##### Reading passage

Skip to content

Instantly share code, notes, and snippets.

@davedelong
Last active April 3, 2018 15:33
Show Gist options
  • Save davedelong/faf5a37cf429a9534e873725cd67b056 to your computer and use it in GitHub Desktop.
Save davedelong/faf5a37cf429a9534e873725cd67b056 to your computer and use it in GitHub Desktop.
Proposal: ContainmentSet

Adding the ContainmentSet Protocol to Swift

  • Proposal: SE-TBD
  • Author(s): Dave DeLong
  • Review manager: TBD
  • Status: TBD

Introduction

A new public protocol named ContainmentSet unifies set semantics.

This proposal was discussed on-forum in the Pitch: ContainmentSet thread.

Motivation

A major source of "why doesn't this just work?" frustration rises from the turbulent edge of Cocoa and Swift. Consider the disparity between CharacterSet and Set<Character>. The former, bridged from Foundation, is an algorithmic set describing Unicode.Scalar values. The latter is an actual Set of extended grapheme clusters.

Being a struct, Set<Element> cannot perform simple set-like operations. It cannot be inverted like a CharacterSet. This is a common operation to perform when parsing a string, for example. Given a CharacterSet that describes allowed characters, the inversion describes disallowed characters.

##########
##### Given records

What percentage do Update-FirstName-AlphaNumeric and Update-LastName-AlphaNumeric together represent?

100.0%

##########
##### Given records

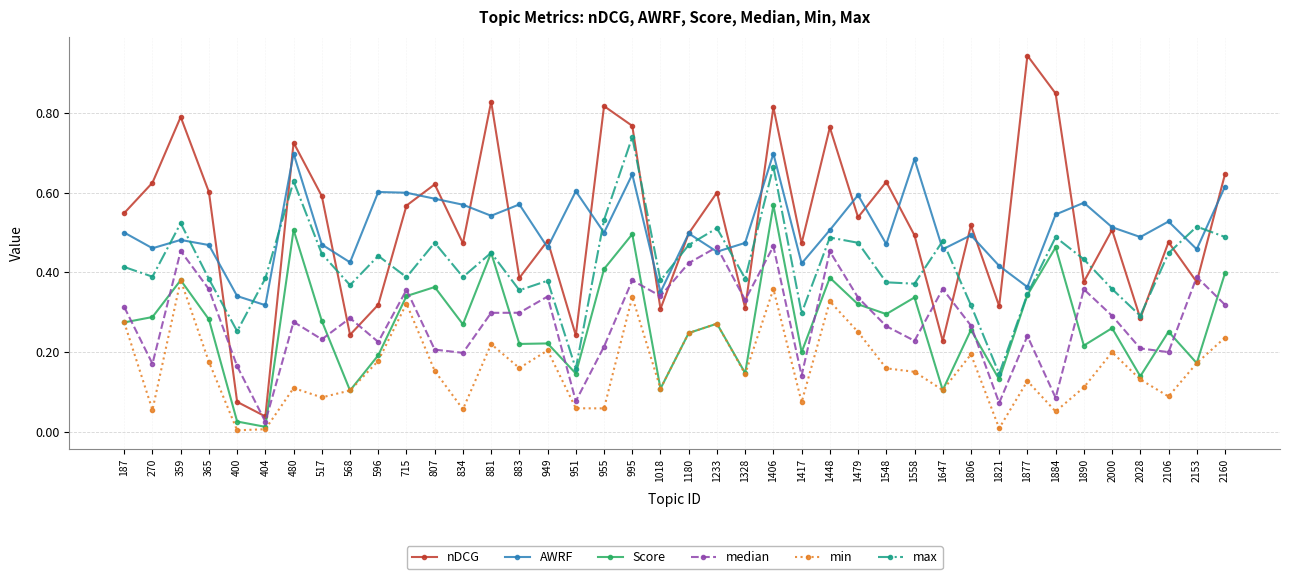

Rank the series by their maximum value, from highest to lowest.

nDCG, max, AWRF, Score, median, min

##########

Required work =>
- A) In the ContainmentSet proposal, in which forum thread was the proposal discussed?
- B) Resume the ContainmentSet proposal at the point where it stops.

Exercise responses =>
- A) The Pitch: ContainmentSet thread.

- B)
let newlines = CharacterSet.newlines
let charactersThatAreNotNewlines = newlines.inverted

Set<Element> is a Collection. Inverting it is impossible. Set<Character> cannot know the entire domain of Character values over which it should iterate.

Inverting CharacterSet over a Swift type is also impractical. It is limited to Unicode.Scalar values and cannot, for example, contain emoji. Most emoji are composed of multiple Unicode.Scalar values.

Swift needs a way to describe an abstract set, which can test containment but does not promise iteration support.

Detailed Design

public protocol ContainmentSet {
    associatedtype ContainedElement
    
    /// Returns a truth value indicating whether an element is a
    /// member of a conforming instance.
    /// Where possible, this should be O(1).
    func contains(_ element: ContainedElement) -> Bool
    
    /// Returns a union of two instances of the conforming type
    /// This is a logical-or operation.
    func union(_ other: Self) -> Self
    
    /// Returns the intersection (possibly empty) of two instances
    /// of the conforming type.
    /// This is a logical-and operation.
    func intersection(_ other: Self) -> Self
    
    /// Returns `self`, removing any items that appear in the union of
    /// `self` and `other`.
    func subtracting(_ other: Self) -> Self
    
    /// Returns the union of items unique to `self` and `other`.
    /// This is a logical exclusive-or operation.
    func symmetricDifference(_ other: Self) -> Self

}

ContainmentSet will also have a protocol extension that defines:

public extension ContainmentSet {
    
    /// Returns a `ContainmentSet` over the associated type domain, 
    /// with the current elements removed.
    /// This is a logical-not operation.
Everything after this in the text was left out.